──────── ENTRIES SUPPLIED

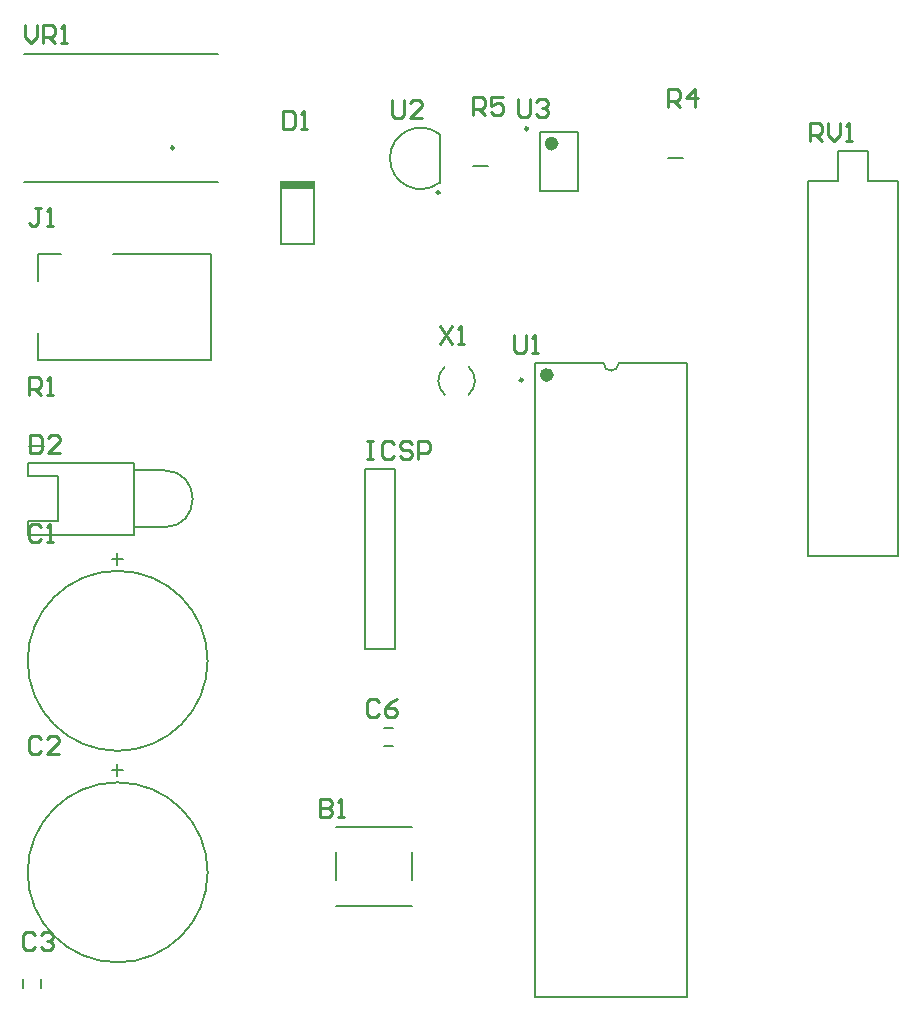
<source format=gto>
G04*
G04 #@! TF.GenerationSoftware,Altium Limited,Altium Designer,23.1.1 (15)*
G04*
G04 Layer_Color=65535*
%FSLAX44Y44*%
%MOMM*%
G71*
G04*
G04 #@! TF.SameCoordinates,D6B2EDEF-5A9D-4844-A5D7-26F624485CE4*
G04*
G04*
G04 #@! TF.FilePolarity,Positive*
G04*
G01*
G75*
%ADD10C,0.1270*%
%ADD11C,0.2000*%
%ADD12C,0.6000*%
%ADD13C,0.2500*%
%ADD14C,0.2540*%
%ADD15C,0.1500*%
%ADD16R,2.8000X0.8000*%
D10*
X552450Y770890D02*
G03*
X552450Y819150I0J24130D01*
G01*
X436880Y764540D02*
X527050D01*
Y825500D01*
X436880D02*
X527050D01*
Y770890D02*
X552450D01*
X527050Y819150D02*
X552450D01*
X436880Y764540D02*
Y775970D01*
X462280D01*
Y814070D01*
X436880D02*
X462280D01*
X436880D02*
Y825500D01*
D11*
X789879Y906643D02*
G03*
X790041Y883197I10221J-11652D01*
G01*
X810159Y883297D02*
G03*
X810321Y906742I-10059J11793D01*
G01*
X924560Y909850D02*
G03*
X937260Y909850I6350J0D01*
G01*
X589280Y478790D02*
G03*
X589280Y478790I-76200J0D01*
G01*
X785627Y1103798D02*
G03*
X785627Y1062822I-16007J-20488D01*
G01*
X589280Y657860D02*
G03*
X589280Y657860I-76200J0D01*
G01*
X866410Y372850D02*
X995410D01*
X937260Y909850D02*
X995410D01*
X866410D02*
X924560D01*
X995410Y372850D02*
Y909850D01*
X866410Y372850D02*
Y909850D01*
X722630Y820420D02*
X748030D01*
X722630Y668020D02*
X748030D01*
X722630D02*
Y820420D01*
X748030Y668020D02*
Y820420D01*
X738480Y585590D02*
X746480D01*
X738480Y600590D02*
X746480D01*
X698250Y517120D02*
Y517370D01*
Y472120D02*
Y495620D01*
Y517370D02*
X762250D01*
Y450370D02*
Y450620D01*
Y472120D02*
Y495620D01*
Y517120D02*
Y517370D01*
X698250Y450370D02*
Y450620D01*
Y450370D02*
X762250D01*
X1097420Y746760D02*
Y1064260D01*
X1122820D01*
Y1089660D01*
X1148220D01*
Y1064260D02*
Y1089660D01*
Y1064260D02*
X1173620D01*
Y746760D02*
Y1064260D01*
X1097420Y746760D02*
X1173620D01*
X979020Y1083360D02*
X992020D01*
X870460Y1055770D02*
X902460D01*
X870460Y1105770D02*
X902460D01*
Y1055770D02*
Y1105770D01*
X870460Y1055770D02*
Y1105770D01*
X813920Y1076400D02*
X826920D01*
X785620Y1062822D02*
Y1103798D01*
X433840Y1063350D02*
X597840D01*
X433840Y1171850D02*
X597840D01*
X651480Y1010860D02*
X679480D01*
X651480D02*
Y1063860D01*
X679480Y1010860D02*
Y1063860D01*
X508820Y1002580D02*
X591820D01*
X445820D02*
X464820D01*
X445820Y979580D02*
Y1002580D01*
X591820Y912580D02*
Y1002580D01*
X445820Y912580D02*
X591820D01*
X445820Y935580D02*
X445820Y912580D01*
X438000Y839520D02*
X451000D01*
X448190Y380810D02*
Y388810D01*
X433190Y380810D02*
Y388810D01*
D12*
X879410Y899850D02*
G03*
X879410Y899850I-3000J0D01*
G01*
X883460Y1095770D02*
G03*
X883460Y1095770I-3000J0D01*
G01*
D13*
X855960Y895650D02*
G03*
X855960Y895650I-1250J0D01*
G01*
X860460Y1108320D02*
G03*
X860460Y1108320I-1250J0D01*
G01*
X785670Y1054310D02*
G03*
X785670Y1054310I-1250J0D01*
G01*
X560590Y1092200D02*
G03*
X560590Y1092200I-1250J0D01*
G01*
D14*
X438912Y848863D02*
Y833628D01*
X446530D01*
X449069Y836167D01*
Y846324D01*
X446530Y848863D01*
X438912D01*
X464304Y833628D02*
X454147D01*
X464304Y843785D01*
Y846324D01*
X461765Y848863D01*
X456686D01*
X454147Y846324D01*
X786130Y941065D02*
X796287Y925830D01*
Y941065D02*
X786130Y925830D01*
X801365D02*
X806443D01*
X803904D01*
Y941065D01*
X801365Y938526D01*
X848614Y933699D02*
Y921003D01*
X851153Y918464D01*
X856232D01*
X858771Y921003D01*
Y933699D01*
X863849Y918464D02*
X868927D01*
X866388D01*
Y933699D01*
X863849Y931160D01*
X724154Y844291D02*
X729232D01*
X726693D01*
Y829056D01*
X724154D01*
X729232D01*
X747007Y841752D02*
X744467Y844291D01*
X739389D01*
X736850Y841752D01*
Y831595D01*
X739389Y829056D01*
X744467D01*
X747007Y831595D01*
X762242Y841752D02*
X759703Y844291D01*
X754624D01*
X752085Y841752D01*
Y839213D01*
X754624Y836674D01*
X759703D01*
X762242Y834134D01*
Y831595D01*
X759703Y829056D01*
X754624D01*
X752085Y831595D01*
X767320Y829056D02*
Y844291D01*
X774938D01*
X777477Y841752D01*
Y836674D01*
X774938Y834134D01*
X767320D01*
X734565Y623312D02*
X732026Y625851D01*
X726947D01*
X724408Y623312D01*
Y613155D01*
X726947Y610616D01*
X732026D01*
X734565Y613155D01*
X749800Y625851D02*
X744721Y623312D01*
X739643Y618233D01*
Y613155D01*
X742182Y610616D01*
X747261D01*
X749800Y613155D01*
Y615694D01*
X747261Y618233D01*
X739643D01*
X684784Y541269D02*
Y526034D01*
X692402D01*
X694941Y528573D01*
Y531112D01*
X692402Y533652D01*
X684784D01*
X692402D01*
X694941Y536191D01*
Y538730D01*
X692402Y541269D01*
X684784D01*
X700019Y526034D02*
X705097D01*
X702558D01*
Y541269D01*
X700019Y538730D01*
X1099058Y1098296D02*
Y1113531D01*
X1106675D01*
X1109215Y1110992D01*
Y1105913D01*
X1106675Y1103374D01*
X1099058D01*
X1104136D02*
X1109215Y1098296D01*
X1114293Y1113531D02*
Y1103374D01*
X1119371Y1098296D01*
X1124450Y1103374D01*
Y1113531D01*
X1129528Y1098296D02*
X1134606D01*
X1132067D01*
Y1113531D01*
X1129528Y1110992D01*
X979424Y1126998D02*
Y1142233D01*
X987041D01*
X989581Y1139694D01*
Y1134615D01*
X987041Y1132076D01*
X979424D01*
X984502D02*
X989581Y1126998D01*
X1002277D02*
Y1142233D01*
X994659Y1134615D01*
X1004816D01*
X448561Y591816D02*
X446021Y594355D01*
X440943D01*
X438404Y591816D01*
Y581659D01*
X440943Y579120D01*
X446021D01*
X448561Y581659D01*
X463796Y579120D02*
X453639D01*
X463796Y589277D01*
Y591816D01*
X461257Y594355D01*
X456178D01*
X453639Y591816D01*
X851662Y1133597D02*
Y1120901D01*
X854201Y1118362D01*
X859279D01*
X861819Y1120901D01*
Y1133597D01*
X866897Y1131058D02*
X869436Y1133597D01*
X874515D01*
X877054Y1131058D01*
Y1128519D01*
X874515Y1125980D01*
X871975D01*
X874515D01*
X877054Y1123440D01*
Y1120901D01*
X874515Y1118362D01*
X869436D01*
X866897Y1120901D01*
X814324Y1120140D02*
Y1135375D01*
X821942D01*
X824481Y1132836D01*
Y1127757D01*
X821942Y1125218D01*
X814324D01*
X819402D02*
X824481Y1120140D01*
X839716Y1135375D02*
X829559D01*
Y1127757D01*
X834637Y1130297D01*
X837177D01*
X839716Y1127757D01*
Y1122679D01*
X837177Y1120140D01*
X832098D01*
X829559Y1122679D01*
X745236Y1133089D02*
Y1120393D01*
X747775Y1117854D01*
X752853D01*
X755393Y1120393D01*
Y1133089D01*
X770628Y1117854D02*
X760471D01*
X770628Y1128011D01*
Y1130550D01*
X768089Y1133089D01*
X763010D01*
X760471Y1130550D01*
X434340Y1195827D02*
Y1185670D01*
X439418Y1180592D01*
X444497Y1185670D01*
Y1195827D01*
X449575Y1180592D02*
Y1195827D01*
X457193D01*
X459732Y1193288D01*
Y1188210D01*
X457193Y1185670D01*
X449575D01*
X454653D02*
X459732Y1180592D01*
X464810D02*
X469888D01*
X467349D01*
Y1195827D01*
X464810Y1193288D01*
X653034Y1123437D02*
Y1108202D01*
X660651D01*
X663191Y1110741D01*
Y1120898D01*
X660651Y1123437D01*
X653034D01*
X668269Y1108202D02*
X673347D01*
X670808D01*
Y1123437D01*
X668269Y1120898D01*
X448307Y1041395D02*
X443228D01*
X445768D01*
Y1028699D01*
X443228Y1026160D01*
X440689D01*
X438150Y1028699D01*
X453385Y1026160D02*
X458463D01*
X455924D01*
Y1041395D01*
X453385Y1038856D01*
X438404Y883158D02*
Y898393D01*
X446021D01*
X448561Y895854D01*
Y890776D01*
X446021Y888236D01*
X438404D01*
X443482D02*
X448561Y883158D01*
X453639D02*
X458717D01*
X456178D01*
Y898393D01*
X453639Y895854D01*
X448561Y770886D02*
X446021Y773425D01*
X440943D01*
X438404Y770886D01*
Y760729D01*
X440943Y758190D01*
X446021D01*
X448561Y760729D01*
X453639Y758190D02*
X458717D01*
X456178D01*
Y773425D01*
X453639Y770886D01*
X443481Y425700D02*
X440942Y428239D01*
X435863D01*
X433324Y425700D01*
Y415543D01*
X435863Y413004D01*
X440942D01*
X443481Y415543D01*
X448559Y425700D02*
X451098Y428239D01*
X456177D01*
X458716Y425700D01*
Y423161D01*
X456177Y420621D01*
X453637D01*
X456177D01*
X458716Y418082D01*
Y415543D01*
X456177Y413004D01*
X451098D01*
X448559Y415543D01*
D15*
X512950Y560109D02*
Y570106D01*
X507952Y565107D02*
X517949D01*
X512950Y739179D02*
Y749176D01*
X507952Y744177D02*
X517949D01*
D16*
X665484Y1060860D02*
D03*
M02*

</source>
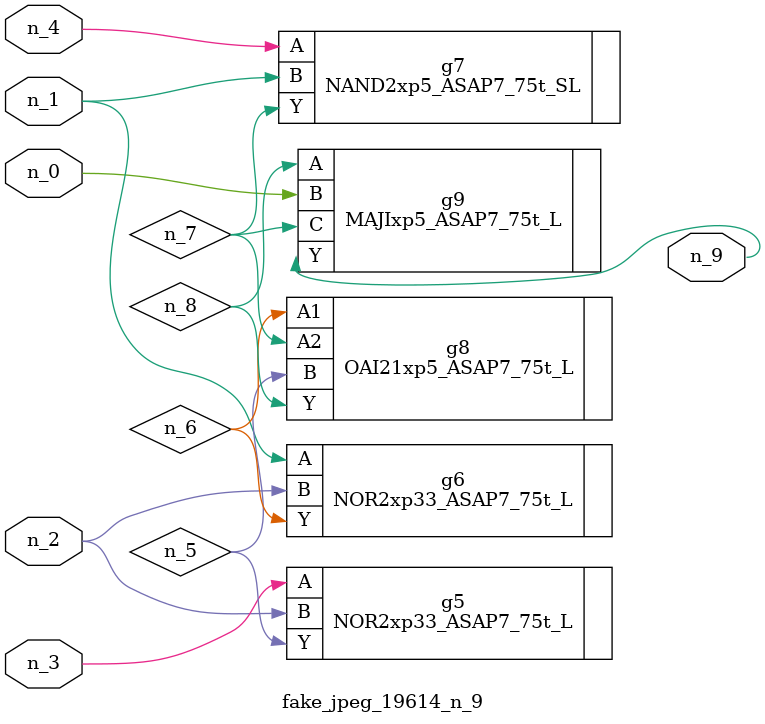
<source format=v>
module fake_jpeg_19614_n_9 (n_3, n_2, n_1, n_0, n_4, n_9);

input n_3;
input n_2;
input n_1;
input n_0;
input n_4;

output n_9;

wire n_8;
wire n_6;
wire n_5;
wire n_7;

NOR2xp33_ASAP7_75t_L g5 ( 
.A(n_3),
.B(n_2),
.Y(n_5)
);

NOR2xp33_ASAP7_75t_L g6 ( 
.A(n_1),
.B(n_2),
.Y(n_6)
);

NAND2xp5_ASAP7_75t_SL g7 ( 
.A(n_4),
.B(n_1),
.Y(n_7)
);

OAI21xp5_ASAP7_75t_L g8 ( 
.A1(n_6),
.A2(n_7),
.B(n_5),
.Y(n_8)
);

MAJIxp5_ASAP7_75t_L g9 ( 
.A(n_8),
.B(n_0),
.C(n_7),
.Y(n_9)
);


endmodule
</source>
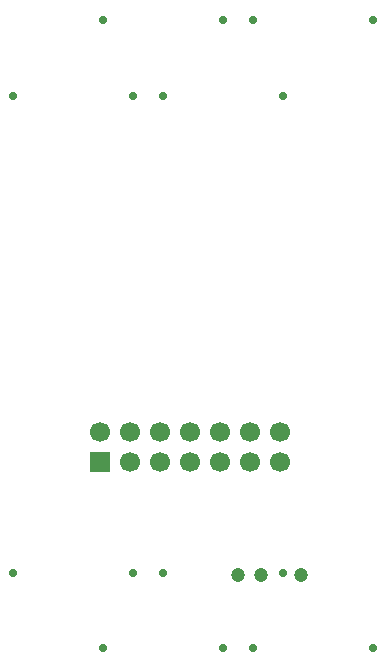
<source format=gts>
G04 Layer_Color=8388736*
%FSLAX42Y42*%
%MOMM*%
G71*
G01*
G75*
%ADD22R,1.70X1.70*%
%ADD23C,1.70*%
%ADD24C,0.70*%
%ADD25C,1.20*%
D22*
X-2476Y1928D02*
D03*
D23*
Y2182D02*
D03*
X-2222Y1928D02*
D03*
Y2182D02*
D03*
X-1968Y1928D02*
D03*
Y2182D02*
D03*
X-1714Y1928D02*
D03*
Y2182D02*
D03*
X-1460Y1928D02*
D03*
Y2182D02*
D03*
X-1206D02*
D03*
Y1928D02*
D03*
X-952Y2182D02*
D03*
Y1928D02*
D03*
D24*
X-1942Y985D02*
D03*
X-926D02*
D03*
X-3212D02*
D03*
X-2196D02*
D03*
X-2450Y5670D02*
D03*
X-1434D02*
D03*
X-1180D02*
D03*
X-164D02*
D03*
X-3212Y5023D02*
D03*
X-2196D02*
D03*
X-1942D02*
D03*
X-926D02*
D03*
X-2450Y350D02*
D03*
X-1434D02*
D03*
X-1180D02*
D03*
X-164D02*
D03*
D25*
X-1308Y970D02*
D03*
X-1118D02*
D03*
X-775D02*
D03*
M02*

</source>
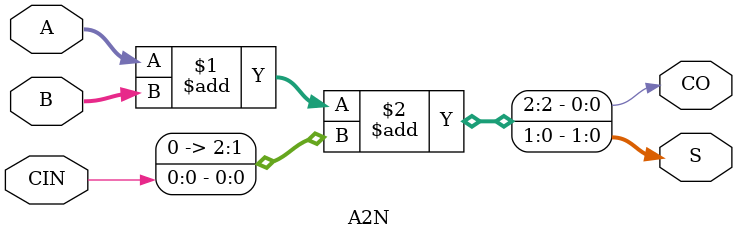
<source format=v>


`timescale 1ns/100ps

module A2N(
	input [1:0] A,
	input [1:0] B,
	input CIN,
	output [1:0] S,
	output CO
);

assign {CO, S} = A + B + {1'd0, CIN};	// tmax = 5.3ns

endmodule

</source>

────────────────

WHAT THIS TASK INVOLVES —
Go through the data and show each line that holds "input".

RESPONSE BOX —
input n_3;
input n_2;
input n_1;
input n_0;
input n_4;
	input [1:0] A,
	input [1:0] B,
	input CIN,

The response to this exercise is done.